__Prompt__.
Among the entries below, how many lines have the string "prozore" in them? Only the number should be given.

__Records for processing__.
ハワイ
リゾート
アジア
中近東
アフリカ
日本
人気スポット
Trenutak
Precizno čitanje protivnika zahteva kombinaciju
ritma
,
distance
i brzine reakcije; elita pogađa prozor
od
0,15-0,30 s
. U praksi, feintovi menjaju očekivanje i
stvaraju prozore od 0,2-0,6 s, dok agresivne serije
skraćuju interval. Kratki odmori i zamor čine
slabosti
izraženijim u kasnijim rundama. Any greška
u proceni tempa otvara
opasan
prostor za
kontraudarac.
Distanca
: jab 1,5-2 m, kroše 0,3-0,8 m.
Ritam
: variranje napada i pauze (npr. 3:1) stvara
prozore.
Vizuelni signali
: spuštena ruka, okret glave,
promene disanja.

__Task output__.
2